Эти случаи, конечно, неординарные, зато реакция, которую отметил русский чиновник Вигель в среде провинциального пензенского дворянства, была скорее вполне обыденной: «Что за толки услышал я, — Боже мой! Вот их сущность: „Ну что ж, была война, мы побили неприятелей[35], потом они нас побили, а там обыкновенно, как водится, мир; и слава Богу, не будет нового рекрутского набора“»[15].
Интересно также отметить реакцию российского духовенства на заключение Тильзитского мира. С учётом того, что говорилось об анафеме, можно вообразить, что все русские священники в штыки приняли известие о подписании мира с Антихристом. Но иерархи русской церкви вполне понимали, что проповеди насчёт Антихриста были исключительно политическими, поэтому договор с Наполеоном их совершенно не удивил. Митрополит Августин произнёс в Петербурге восторженную проповедь по поводу заключения мира и получил от Александра I щедрые подарки за блестящую речь. В ответ знаменитый митрополит Платон написал своему коллеге: «С полученным Вами от государя подарком я поздравляю, он служит доказательством того, что есть у нас мир, да и мир радостный»[16].

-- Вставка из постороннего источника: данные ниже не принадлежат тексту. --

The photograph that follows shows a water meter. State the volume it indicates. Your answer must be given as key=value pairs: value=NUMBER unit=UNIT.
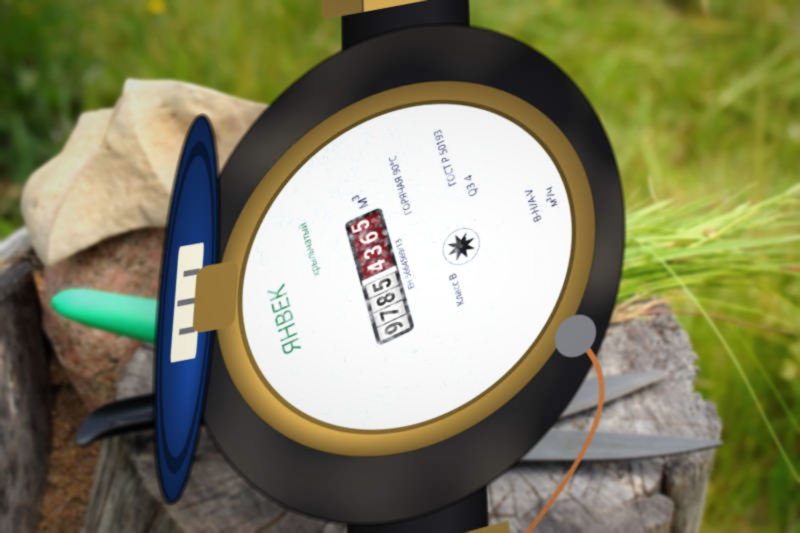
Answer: value=9785.4365 unit=m³
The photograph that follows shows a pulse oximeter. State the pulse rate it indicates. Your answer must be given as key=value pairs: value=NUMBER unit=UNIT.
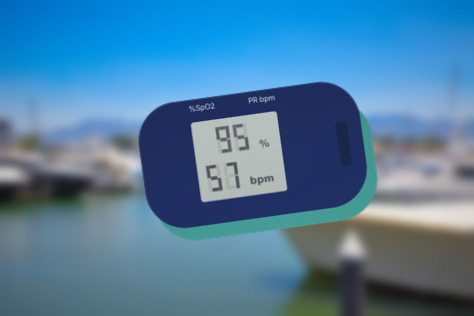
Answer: value=57 unit=bpm
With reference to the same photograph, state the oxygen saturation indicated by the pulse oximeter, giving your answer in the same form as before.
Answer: value=95 unit=%
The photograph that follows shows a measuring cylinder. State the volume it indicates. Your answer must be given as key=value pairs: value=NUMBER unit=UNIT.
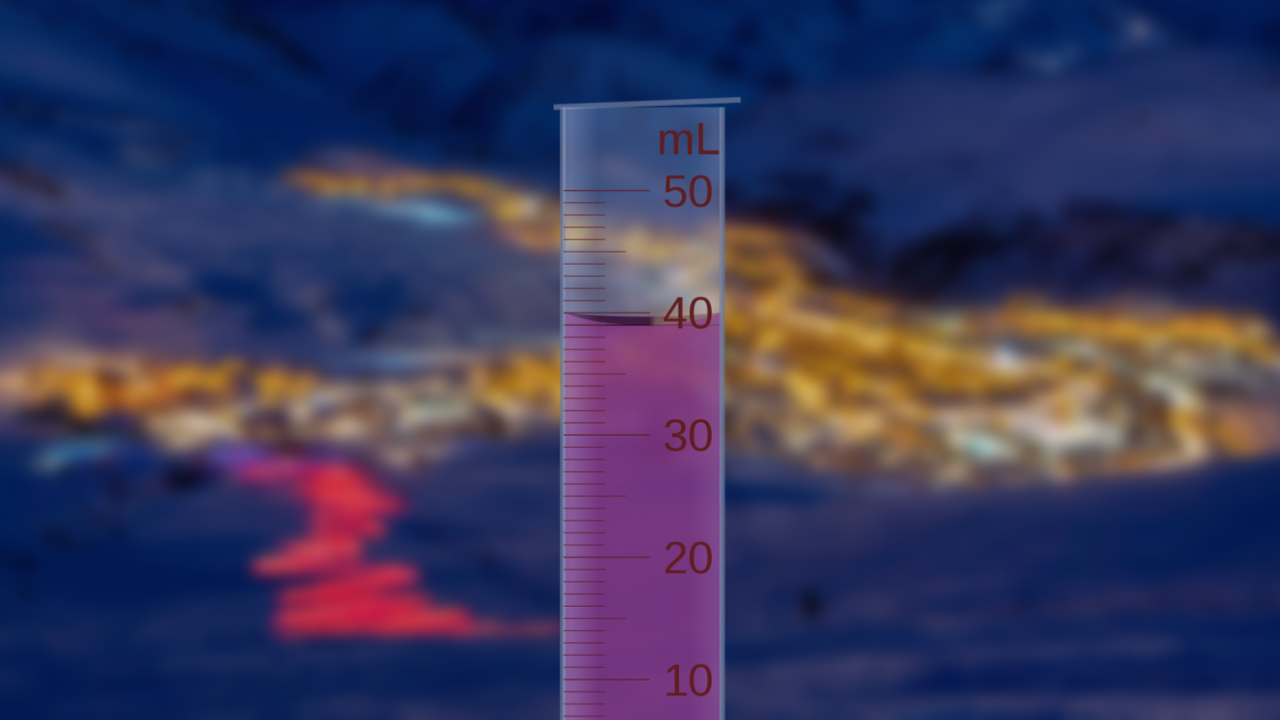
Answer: value=39 unit=mL
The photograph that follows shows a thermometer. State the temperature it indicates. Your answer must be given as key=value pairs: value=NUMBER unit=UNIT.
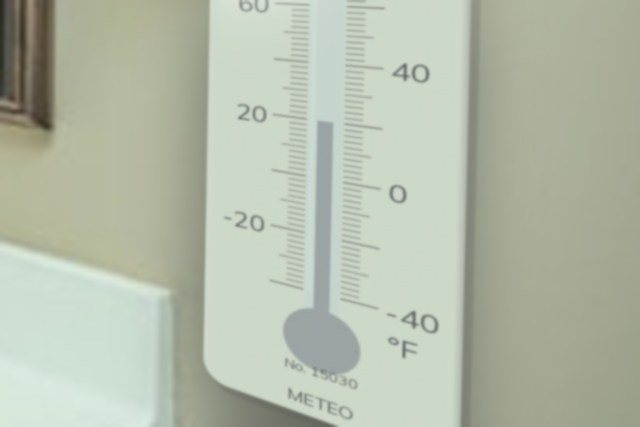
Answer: value=20 unit=°F
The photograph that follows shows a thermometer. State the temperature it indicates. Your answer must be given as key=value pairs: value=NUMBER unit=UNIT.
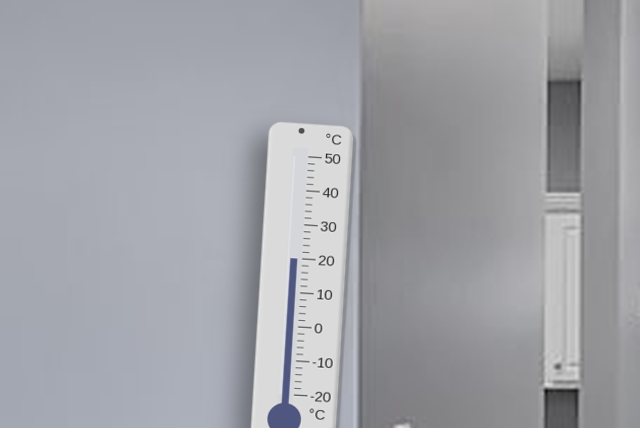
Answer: value=20 unit=°C
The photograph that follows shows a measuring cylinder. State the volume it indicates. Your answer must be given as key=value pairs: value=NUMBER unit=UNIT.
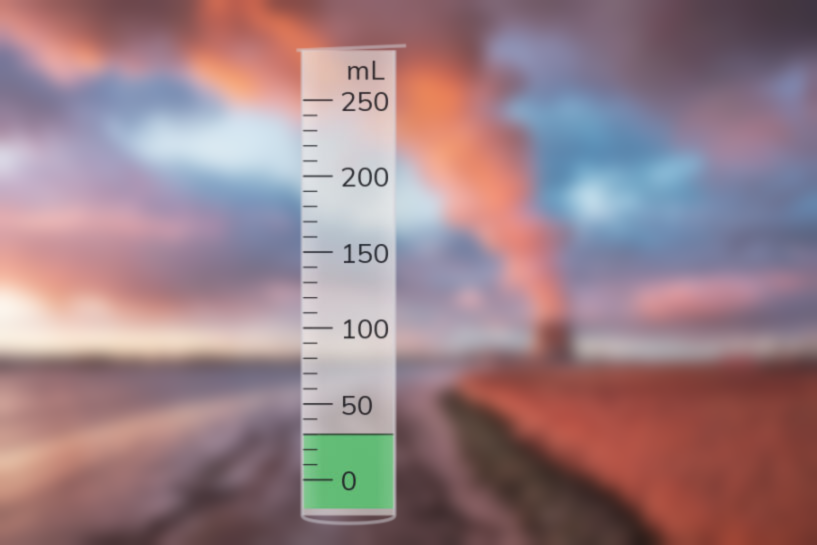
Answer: value=30 unit=mL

Что же касается народа, то среди мужиков распространился слух, в комической форме объяснявший, почему от вражды с безбожным Наполеоном перешли к дружбе. Говорили, что если «наш православный царь» встретил «ихнего ампиратора» на плоту, то это потому, что он перво-наперво, макнув его в воду, окрестил, и только после этого стал вести переговоры.
В этой связи возникают большие сомнения в абсолютно спонтанной, жёсткой реакции петербургского общества на появление посланца Наполеона. Очень странно, что в стране, где мнением начальства обычно не пренебрегают, в течение полутора месяцев нигде (!) не принимали генерала, который чуть ли не каждый день ужинал в обществе царя! Ну и, наконец, история с отказом разместить Савари и его свиту в гостиницах вообще вызывает недоумение. Настолько, что этому просто не стоило бы верить, если бы генерал написал об этом только в своих мемуарах. Но он ясно и чётко указывает на это происшествие в своём рапорте Наполеону от 6 августа 1806 г. То есть факт налицо.